Phase 4E (E.1 + E.2). The inbound side of Chronos: NAS POSTs the agent when a
one-shot fires; the agent verifies a NAS-minted JWT and runs the job.
E.1 — plugins/cron/chronos/verify.py:
- verify_nas_fire_token(token, expected_audience, jwks_or_key, issuer): verifies
signature against the NAS JWKS (RS/ES family; symmetric rejected), aud == this
agent, exp/nbf, iss, and purpose == "cron_fire" (so a general agent JWT can't
be replayed against the fire endpoint). Returns claims or None; never raises.
Crypto delegated to PyJWT[crypto] (already a declared dep) — no hand-rolled
JWT, no new dependency. No key configured → refuse (never unsigned-decode a
security boundary).
- get_fire_verifier(): pluggable indirection so the DQ-4 escape hatch
(direct per-job cron-key) can swap in with no handler change.
E.2 — gateway/platforms/api_server.py:
- POST /api/cron/fire (registered only when _CRON_AVAILABLE). Authenticated by
the NAS-JWT via get_fire_verifier() — NOT API_SERVER_KEY (NAS holds no API
key; this is the only inbound that triggers remote job execution, so it gets
its own purpose-scoped check). Verifier args come from cron.chronos.* config.
401 on bad/missing/forged token. 400 on missing job_id. On success: 202 +
fire_due runs in the background (so a long agent turn never trips NAS's HTTP
timeout); the store CAS claim inside fire_due de-dupes a scheduler retry.
Tests:
- test_chronos_verify (11): REAL RS256 signing — valid→claims, wrong-aud,
missing/wrong purpose, expired, wrong-iss, tampered-signature (attacker key),
no-key-refuse, empty-token, JWKS-URL key resolution, get_fire_verifier.
- test_cron_fire_webhook (5): valid→202+fire, invalid→401+no-fire, missing
token→401, missing job_id→400, and fire path does NOT require API_SERVER_KEY.
api_server regression suites (214) green.
E.3 (NAS endpoints) is a separate cross-repo PR; the wire contract lands next
(docs/chronos-managed-cron-contract.md).
Phase 4D. The first non-default CronScheduler: plugins/cron/chronos/. Inert
unless cron.provider=chronos; resolve_cron_scheduler falls back to the built-in
if unavailable, so cron never loses its trigger.
Files:
- chronos/__init__.py — ChronosCronScheduler + register(ctx).
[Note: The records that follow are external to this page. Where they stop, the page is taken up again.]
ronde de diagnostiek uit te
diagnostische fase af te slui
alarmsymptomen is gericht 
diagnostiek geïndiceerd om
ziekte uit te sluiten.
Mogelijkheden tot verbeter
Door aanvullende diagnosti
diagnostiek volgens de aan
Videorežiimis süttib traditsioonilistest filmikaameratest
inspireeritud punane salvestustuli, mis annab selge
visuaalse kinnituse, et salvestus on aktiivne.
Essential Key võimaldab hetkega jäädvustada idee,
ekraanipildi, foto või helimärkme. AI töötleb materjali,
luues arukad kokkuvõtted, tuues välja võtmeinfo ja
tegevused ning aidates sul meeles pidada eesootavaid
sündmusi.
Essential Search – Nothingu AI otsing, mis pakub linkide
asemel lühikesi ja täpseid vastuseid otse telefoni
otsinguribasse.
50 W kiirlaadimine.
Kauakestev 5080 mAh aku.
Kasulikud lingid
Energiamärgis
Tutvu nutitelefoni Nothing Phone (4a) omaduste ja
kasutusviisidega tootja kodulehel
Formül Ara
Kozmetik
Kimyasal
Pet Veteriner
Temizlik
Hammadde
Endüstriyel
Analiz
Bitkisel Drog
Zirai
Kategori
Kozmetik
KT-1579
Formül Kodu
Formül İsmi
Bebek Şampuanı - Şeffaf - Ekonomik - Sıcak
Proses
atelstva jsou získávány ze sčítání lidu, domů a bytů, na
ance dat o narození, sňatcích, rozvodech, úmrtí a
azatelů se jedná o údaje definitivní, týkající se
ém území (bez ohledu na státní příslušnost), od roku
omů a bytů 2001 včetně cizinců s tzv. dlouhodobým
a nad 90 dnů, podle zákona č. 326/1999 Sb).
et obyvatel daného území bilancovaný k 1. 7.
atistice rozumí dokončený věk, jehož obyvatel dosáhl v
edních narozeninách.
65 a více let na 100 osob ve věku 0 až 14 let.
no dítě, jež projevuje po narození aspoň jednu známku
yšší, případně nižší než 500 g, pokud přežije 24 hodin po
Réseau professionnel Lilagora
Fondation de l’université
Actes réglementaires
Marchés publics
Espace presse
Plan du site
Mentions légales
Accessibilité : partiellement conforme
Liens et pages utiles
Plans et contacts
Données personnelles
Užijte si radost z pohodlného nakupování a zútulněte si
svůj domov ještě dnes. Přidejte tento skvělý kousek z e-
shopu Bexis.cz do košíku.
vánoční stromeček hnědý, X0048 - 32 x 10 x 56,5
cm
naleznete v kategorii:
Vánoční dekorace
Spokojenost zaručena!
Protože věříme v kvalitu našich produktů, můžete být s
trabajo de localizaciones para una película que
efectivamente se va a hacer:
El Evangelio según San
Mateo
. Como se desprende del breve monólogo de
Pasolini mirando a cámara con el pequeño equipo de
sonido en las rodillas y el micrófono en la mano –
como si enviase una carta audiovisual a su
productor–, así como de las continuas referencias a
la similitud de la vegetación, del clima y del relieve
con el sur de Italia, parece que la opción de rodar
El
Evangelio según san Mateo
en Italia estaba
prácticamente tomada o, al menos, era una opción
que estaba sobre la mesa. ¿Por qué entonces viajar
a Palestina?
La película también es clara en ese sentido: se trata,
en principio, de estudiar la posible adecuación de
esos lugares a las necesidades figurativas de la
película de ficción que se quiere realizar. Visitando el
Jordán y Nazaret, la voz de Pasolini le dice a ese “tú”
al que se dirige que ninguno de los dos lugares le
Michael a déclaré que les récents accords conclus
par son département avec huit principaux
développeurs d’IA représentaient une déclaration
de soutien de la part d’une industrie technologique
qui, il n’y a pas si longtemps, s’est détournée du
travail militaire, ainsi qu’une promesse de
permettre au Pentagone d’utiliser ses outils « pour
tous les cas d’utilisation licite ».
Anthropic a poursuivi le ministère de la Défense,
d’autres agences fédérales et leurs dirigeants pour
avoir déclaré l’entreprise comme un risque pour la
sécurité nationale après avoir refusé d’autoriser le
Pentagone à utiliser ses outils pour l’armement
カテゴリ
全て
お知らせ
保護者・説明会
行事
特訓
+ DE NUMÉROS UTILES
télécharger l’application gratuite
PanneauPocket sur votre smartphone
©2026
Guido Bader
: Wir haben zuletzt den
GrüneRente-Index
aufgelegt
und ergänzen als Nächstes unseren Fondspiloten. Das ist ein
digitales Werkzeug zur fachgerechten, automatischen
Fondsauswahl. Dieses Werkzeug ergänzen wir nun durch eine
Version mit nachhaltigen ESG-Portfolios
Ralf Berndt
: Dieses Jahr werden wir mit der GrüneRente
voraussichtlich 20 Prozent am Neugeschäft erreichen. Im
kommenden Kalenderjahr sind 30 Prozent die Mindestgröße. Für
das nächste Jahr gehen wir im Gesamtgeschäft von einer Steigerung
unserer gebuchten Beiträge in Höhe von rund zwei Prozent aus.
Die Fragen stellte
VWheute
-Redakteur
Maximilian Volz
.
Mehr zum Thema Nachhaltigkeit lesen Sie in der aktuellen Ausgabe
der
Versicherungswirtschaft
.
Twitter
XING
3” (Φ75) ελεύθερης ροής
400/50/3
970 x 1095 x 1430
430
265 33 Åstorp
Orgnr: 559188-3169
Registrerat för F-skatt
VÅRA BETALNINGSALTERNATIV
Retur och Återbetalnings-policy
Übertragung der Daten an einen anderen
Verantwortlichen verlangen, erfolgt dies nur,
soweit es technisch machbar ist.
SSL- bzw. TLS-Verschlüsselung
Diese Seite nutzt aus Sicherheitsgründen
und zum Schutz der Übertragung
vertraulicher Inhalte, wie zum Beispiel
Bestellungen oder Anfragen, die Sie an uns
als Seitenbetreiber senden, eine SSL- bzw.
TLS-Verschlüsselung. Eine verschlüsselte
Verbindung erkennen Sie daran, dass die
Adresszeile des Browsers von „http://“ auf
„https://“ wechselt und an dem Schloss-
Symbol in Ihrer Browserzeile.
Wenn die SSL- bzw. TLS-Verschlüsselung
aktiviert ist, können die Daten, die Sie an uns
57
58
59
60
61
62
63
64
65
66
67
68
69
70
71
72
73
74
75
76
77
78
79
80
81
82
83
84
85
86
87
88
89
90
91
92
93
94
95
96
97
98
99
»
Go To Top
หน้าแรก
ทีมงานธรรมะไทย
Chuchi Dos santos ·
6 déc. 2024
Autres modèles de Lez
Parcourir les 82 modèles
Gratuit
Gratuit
* is_available(): config-only, NO network (portal_url + callback_url + a
stored Nous access token via get_provider_auth_state). Returns False →
resolver falls back to built-in.
* start(): reconcile() then RETURN — no blocking loop, no 60s wake (DQ-1:
this is what makes scale-to-zero real; the machine wakes only on a
NAS→agent fire).
* _arm_one_shot(job): POST NAS provision {job_id, fire_at, agent_callback_url,
dedup_key=job_id:fire_at}. Agent owns the time → sub-minute fires survive
(no scheduler 1-minute floor).
* reconcile(): converge NAS arms toward jobs.json — arm missing/changed-time,
cancel orphaned, skip paused. Cold process rebuilds from jobs.json +
idempotent dedup_key.
* on_jobs_changed(): reconcile (re-arm/cancel the affected one-shot).
* fire_due(): ABC default (CAS claim + run_one_job) THEN re-arm the next
one-shot. Job gone (one-shot done / repeat-N exhausted) → no re-arm.
- chronos/_nas_client.py — thin HTTP wrapper for provision/cancel/list using
the agent's existing refresh-aware Nous token (resolve_nous_access_token).
Names no scheduler vendor; holds no scheduler creds.
- chronos/plugin.yaml — discovery metadata.
INVARIANT: zero "qstash"/"upstash" hits in plugins/cron, gateway, hermes_cli,
website/docs — the external scheduler is a NAS-internal detail, never named
agent-side.
Tests (13, all NAS mocked, zero network): is_available off-without-config +
on-with-config + makes-no-network; arm payload incl. sub-minute + noop without
next_run; reconcile arms-all / cancels-orphan / skips-paused / skips-already-
armed; fire_due re-arms next / no re-arm when job gone / no re-arm when claim
lost.
Phase 2 of the pluggable cron-scheduler refactor. Still no call-site changes;
this wires up provider SELECTION with a hard safety net.
Task 2.1: cron.provider config key (hermes_cli/config.py), empty = built-in.
Additive key — deep-merge picks it up into existing configs with no version
bump (verified: load_config() yields the key on a pre-existing config.yaml).
Task 2.2: plugins/cron/__init__.py — discovery machinery cloned near-verbatim
from plugins/memory/__init__.py, retargeted at CronScheduler /
register_cron_scheduler. Bundled (plugins/cron/<name>/) + user
(/plugins/<name>/) dirs, bundled wins collisions. The built-in is
NOT discovered here — it's core, so the fallback can't be removed.
Task 2.3: resolve_cron_scheduler() in cron/scheduler_provider.py — reads
cron.provider and ALWAYS degrades to built-in (missing / unavailable / load
error / typo all fall back with a warning). cron can never be left without a
trigger.
Deviation from plan: the plan's resolver snippet used cfg_get("cron.provider")
(dotted-string form). The real cfg_get signature is cfg_get(cfg, *keys,
default=) — corrected to cfg_get(load_config(), "cron", "provider", default=""),
matching plugins/memory/__init__.py:349. Tests monkeypatch load_config (not
cfg_get) so the real traversal runs.
Tests: default key empty, discovery returns list, unknown load returns None,
and the four resolver paths (empty→builtin, no-section→builtin,
unknown→builtin, unavailable→builtin, available→used). Full tests/cron/: 453
passed; config suite green (additive key, no migration break).